[PROBLEM]: Using the data below, return word for word every line from the one holding "地方各级人民政府和农业等行政" down to the one holding "home values: $400,000-$749,999|93|". Leave pictures out.

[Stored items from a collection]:

══════════

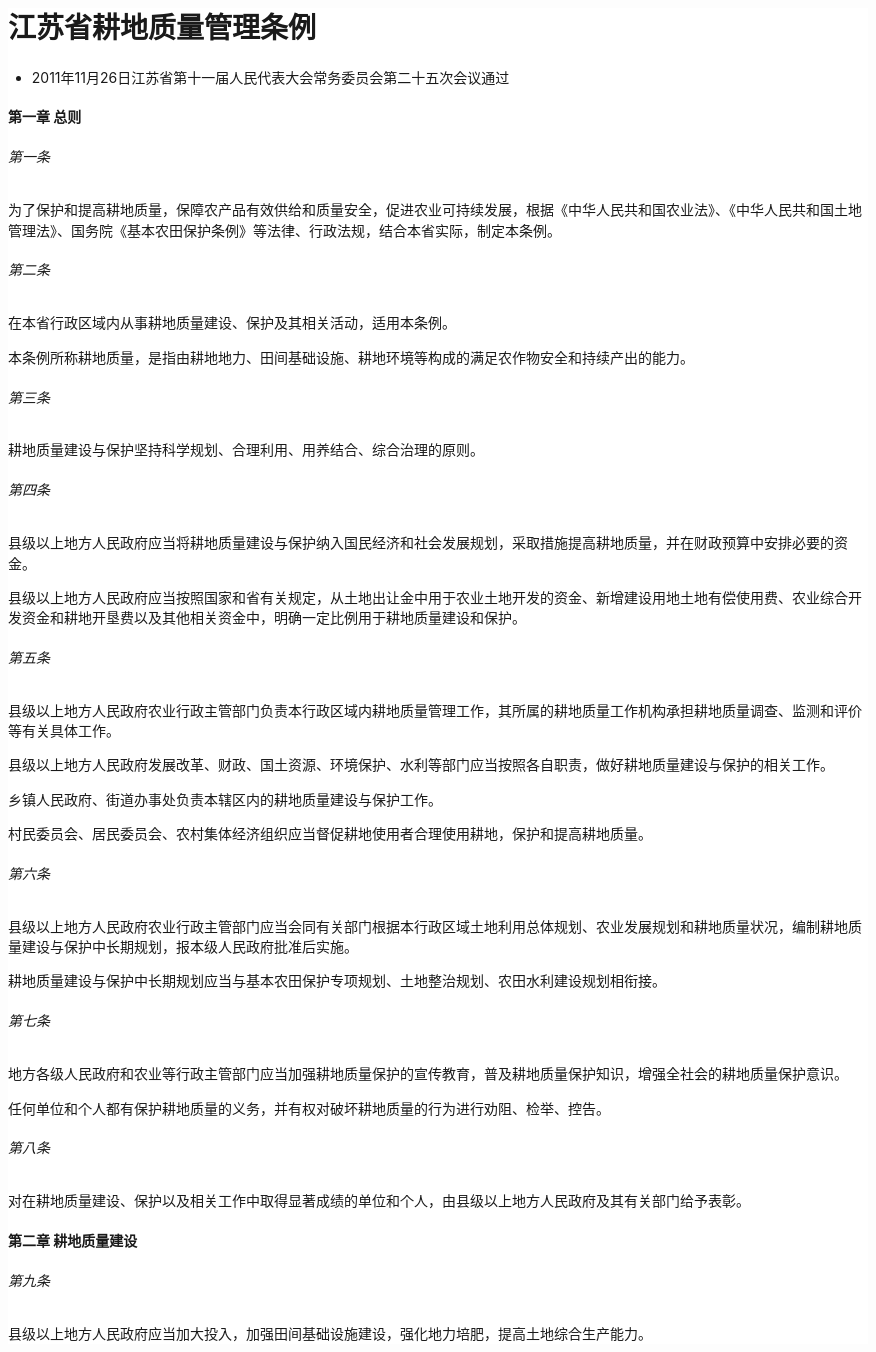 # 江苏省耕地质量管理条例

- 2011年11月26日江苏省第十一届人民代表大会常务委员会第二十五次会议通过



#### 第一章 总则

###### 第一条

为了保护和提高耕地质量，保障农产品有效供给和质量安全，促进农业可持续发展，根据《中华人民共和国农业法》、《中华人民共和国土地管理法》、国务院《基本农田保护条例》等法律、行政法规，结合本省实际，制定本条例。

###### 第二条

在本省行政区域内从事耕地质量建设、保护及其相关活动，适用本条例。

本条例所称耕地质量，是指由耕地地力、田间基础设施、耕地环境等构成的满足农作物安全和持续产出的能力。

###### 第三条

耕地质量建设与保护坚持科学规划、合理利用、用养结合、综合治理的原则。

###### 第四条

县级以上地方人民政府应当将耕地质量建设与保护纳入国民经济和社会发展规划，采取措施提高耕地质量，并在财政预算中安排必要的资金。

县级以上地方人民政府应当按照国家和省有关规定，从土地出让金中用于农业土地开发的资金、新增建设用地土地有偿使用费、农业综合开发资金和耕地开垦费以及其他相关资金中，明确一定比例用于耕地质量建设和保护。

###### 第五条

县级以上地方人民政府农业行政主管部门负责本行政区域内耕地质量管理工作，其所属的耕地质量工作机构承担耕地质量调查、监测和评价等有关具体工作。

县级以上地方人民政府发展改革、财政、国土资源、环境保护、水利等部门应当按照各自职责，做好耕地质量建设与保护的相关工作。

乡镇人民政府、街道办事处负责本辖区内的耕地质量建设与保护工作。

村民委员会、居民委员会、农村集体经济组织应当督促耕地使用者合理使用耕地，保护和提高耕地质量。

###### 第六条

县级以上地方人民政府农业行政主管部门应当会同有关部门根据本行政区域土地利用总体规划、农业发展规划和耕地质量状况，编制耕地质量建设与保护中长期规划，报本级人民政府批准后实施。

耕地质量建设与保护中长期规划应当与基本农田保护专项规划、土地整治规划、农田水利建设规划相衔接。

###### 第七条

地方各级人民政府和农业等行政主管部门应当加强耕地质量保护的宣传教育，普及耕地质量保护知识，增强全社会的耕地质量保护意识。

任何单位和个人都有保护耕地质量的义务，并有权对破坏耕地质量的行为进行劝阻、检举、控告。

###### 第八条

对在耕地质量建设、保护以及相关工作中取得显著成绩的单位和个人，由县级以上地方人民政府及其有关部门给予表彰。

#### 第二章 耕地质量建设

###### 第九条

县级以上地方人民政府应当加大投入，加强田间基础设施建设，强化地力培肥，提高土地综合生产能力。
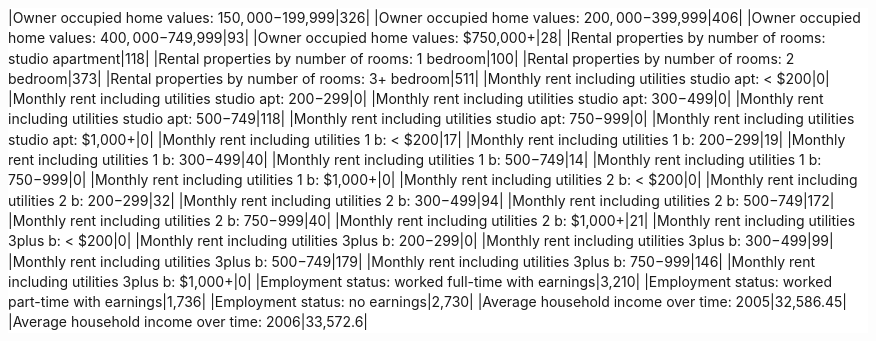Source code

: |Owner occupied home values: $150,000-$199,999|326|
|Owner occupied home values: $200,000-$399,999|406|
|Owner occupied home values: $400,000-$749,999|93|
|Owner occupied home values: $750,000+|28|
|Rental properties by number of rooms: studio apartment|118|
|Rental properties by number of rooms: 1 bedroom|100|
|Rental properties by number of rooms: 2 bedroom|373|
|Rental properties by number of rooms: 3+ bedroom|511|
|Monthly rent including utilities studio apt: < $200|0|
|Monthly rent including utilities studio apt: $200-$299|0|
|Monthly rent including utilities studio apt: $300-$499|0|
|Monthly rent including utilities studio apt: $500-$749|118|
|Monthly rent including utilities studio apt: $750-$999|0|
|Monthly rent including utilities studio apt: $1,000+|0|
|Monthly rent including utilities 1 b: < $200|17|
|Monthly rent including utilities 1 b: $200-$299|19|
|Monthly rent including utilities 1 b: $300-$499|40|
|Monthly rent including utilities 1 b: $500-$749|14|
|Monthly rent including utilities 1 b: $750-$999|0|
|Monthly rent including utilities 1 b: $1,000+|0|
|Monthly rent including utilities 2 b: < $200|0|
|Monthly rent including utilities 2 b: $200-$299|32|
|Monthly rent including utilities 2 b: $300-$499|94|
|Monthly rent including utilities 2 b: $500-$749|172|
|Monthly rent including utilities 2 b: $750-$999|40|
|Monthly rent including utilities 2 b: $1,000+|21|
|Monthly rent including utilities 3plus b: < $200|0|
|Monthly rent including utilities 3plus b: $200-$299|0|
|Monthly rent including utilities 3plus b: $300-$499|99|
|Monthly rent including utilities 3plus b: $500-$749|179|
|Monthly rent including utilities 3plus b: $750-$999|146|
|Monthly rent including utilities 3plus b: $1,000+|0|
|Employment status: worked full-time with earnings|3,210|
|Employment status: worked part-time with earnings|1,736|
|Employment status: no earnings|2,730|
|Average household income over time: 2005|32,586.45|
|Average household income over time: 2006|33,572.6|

══════════

[SOLUTION TO THE PROBLEM]:
地方各级人民政府和农业等行政主管部门应当加强耕地质量保护的宣传教育，普及耕地质量保护知识，增强全社会的耕地质量保护意识。

任何单位和个人都有保护耕地质量的义务，并有权对破坏耕地质量的行为进行劝阻、检举、控告。

###### 第八条

对在耕地质量建设、保护以及相关工作中取得显著成绩的单位和个人，由县级以上地方人民政府及其有关部门给予表彰。

#### 第二章 耕地质量建设

###### 第九条

县级以上地方人民政府应当加大投入，加强田间基础设施建设，强化地力培肥，提高土地综合生产能力。
Source code

: |Owner occupied home values: $150,000-$199,999|326|
|Owner occupied home values: $200,000-$399,999|406|
|Owner occupied home values: $400,000-$749,999|93|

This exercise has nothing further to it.